## PROBLEM TO SOLVE
If a line of the listing contains the string "Recife", return that line.
########
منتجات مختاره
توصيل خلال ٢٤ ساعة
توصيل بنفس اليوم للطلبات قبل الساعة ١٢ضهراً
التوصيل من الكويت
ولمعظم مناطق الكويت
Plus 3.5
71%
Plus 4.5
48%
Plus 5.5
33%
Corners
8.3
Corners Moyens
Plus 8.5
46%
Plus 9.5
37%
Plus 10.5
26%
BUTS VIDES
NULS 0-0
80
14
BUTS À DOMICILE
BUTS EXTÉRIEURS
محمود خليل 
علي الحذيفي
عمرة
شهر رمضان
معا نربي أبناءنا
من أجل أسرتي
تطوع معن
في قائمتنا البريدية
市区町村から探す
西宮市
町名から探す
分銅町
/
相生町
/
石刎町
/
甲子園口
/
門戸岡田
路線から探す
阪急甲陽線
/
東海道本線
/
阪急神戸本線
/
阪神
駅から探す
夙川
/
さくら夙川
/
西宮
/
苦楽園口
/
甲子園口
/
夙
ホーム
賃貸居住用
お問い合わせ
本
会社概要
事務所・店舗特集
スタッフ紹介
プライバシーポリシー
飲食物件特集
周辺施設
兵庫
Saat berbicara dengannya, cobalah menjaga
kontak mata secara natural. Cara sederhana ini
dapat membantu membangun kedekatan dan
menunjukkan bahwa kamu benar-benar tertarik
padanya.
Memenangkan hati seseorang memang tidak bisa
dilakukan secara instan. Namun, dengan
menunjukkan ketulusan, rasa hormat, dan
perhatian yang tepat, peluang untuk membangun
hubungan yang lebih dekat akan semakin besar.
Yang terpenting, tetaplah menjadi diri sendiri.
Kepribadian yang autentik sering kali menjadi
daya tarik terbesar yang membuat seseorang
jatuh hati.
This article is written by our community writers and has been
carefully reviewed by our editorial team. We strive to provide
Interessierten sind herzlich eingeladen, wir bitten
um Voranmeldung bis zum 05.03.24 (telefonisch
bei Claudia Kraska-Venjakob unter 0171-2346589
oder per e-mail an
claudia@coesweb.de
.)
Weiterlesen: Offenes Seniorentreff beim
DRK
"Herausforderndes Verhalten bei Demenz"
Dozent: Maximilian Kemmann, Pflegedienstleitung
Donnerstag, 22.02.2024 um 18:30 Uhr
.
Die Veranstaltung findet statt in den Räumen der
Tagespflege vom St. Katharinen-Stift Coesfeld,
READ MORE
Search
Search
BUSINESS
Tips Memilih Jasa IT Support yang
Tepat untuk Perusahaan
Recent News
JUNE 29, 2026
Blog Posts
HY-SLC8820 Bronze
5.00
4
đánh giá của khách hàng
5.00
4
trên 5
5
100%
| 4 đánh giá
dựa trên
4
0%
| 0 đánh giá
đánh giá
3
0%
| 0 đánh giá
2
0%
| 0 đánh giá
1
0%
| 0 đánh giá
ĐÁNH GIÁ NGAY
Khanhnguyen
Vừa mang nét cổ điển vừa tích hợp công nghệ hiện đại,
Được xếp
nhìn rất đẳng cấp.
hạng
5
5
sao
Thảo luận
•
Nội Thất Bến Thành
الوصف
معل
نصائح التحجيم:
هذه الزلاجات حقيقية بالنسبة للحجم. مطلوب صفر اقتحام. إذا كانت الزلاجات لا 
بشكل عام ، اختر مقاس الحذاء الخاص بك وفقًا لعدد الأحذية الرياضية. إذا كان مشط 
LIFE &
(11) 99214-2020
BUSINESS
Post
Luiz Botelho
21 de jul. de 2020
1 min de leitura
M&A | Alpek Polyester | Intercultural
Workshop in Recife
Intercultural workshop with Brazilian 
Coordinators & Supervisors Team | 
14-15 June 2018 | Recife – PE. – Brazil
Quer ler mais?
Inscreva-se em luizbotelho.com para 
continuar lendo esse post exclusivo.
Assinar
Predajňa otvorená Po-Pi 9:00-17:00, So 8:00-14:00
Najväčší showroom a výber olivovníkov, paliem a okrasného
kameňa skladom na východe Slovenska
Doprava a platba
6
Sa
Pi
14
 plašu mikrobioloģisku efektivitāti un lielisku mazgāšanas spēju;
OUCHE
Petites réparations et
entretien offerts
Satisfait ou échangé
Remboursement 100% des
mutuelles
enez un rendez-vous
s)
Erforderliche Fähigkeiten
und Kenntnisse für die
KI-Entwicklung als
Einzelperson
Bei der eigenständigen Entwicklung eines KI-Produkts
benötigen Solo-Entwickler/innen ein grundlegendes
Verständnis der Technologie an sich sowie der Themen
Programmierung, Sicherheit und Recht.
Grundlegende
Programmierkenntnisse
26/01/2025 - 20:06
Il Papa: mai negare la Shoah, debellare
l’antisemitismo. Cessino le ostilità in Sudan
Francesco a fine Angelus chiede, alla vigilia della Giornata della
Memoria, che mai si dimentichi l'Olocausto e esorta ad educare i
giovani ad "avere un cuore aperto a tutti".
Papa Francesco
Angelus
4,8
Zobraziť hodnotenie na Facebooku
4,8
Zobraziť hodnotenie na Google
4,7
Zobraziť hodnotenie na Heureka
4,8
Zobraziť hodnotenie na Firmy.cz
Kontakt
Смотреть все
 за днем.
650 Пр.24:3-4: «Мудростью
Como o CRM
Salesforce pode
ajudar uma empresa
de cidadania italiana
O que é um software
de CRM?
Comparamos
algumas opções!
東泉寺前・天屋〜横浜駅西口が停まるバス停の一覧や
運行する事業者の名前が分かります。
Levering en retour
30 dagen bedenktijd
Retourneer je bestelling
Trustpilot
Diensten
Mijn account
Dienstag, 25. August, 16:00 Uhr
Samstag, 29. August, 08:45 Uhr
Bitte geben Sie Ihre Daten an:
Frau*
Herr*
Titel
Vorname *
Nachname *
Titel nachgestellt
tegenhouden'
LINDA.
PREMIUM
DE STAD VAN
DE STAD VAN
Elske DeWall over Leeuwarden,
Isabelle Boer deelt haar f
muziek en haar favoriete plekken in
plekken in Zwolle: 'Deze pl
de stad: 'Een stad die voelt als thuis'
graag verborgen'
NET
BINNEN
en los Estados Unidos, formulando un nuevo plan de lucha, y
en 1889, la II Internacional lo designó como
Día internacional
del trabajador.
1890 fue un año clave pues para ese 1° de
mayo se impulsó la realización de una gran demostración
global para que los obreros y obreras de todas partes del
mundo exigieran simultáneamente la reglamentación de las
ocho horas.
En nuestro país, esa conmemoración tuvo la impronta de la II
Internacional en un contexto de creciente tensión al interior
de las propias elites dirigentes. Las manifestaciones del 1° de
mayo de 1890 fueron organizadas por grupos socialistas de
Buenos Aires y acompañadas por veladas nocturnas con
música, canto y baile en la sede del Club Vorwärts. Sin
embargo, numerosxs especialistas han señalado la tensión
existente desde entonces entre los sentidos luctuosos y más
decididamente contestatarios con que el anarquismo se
########
## ANSWER TO THE EXERCISE
Workshop in Recife
14-15 June 2018 | Recife – PE. – Brazil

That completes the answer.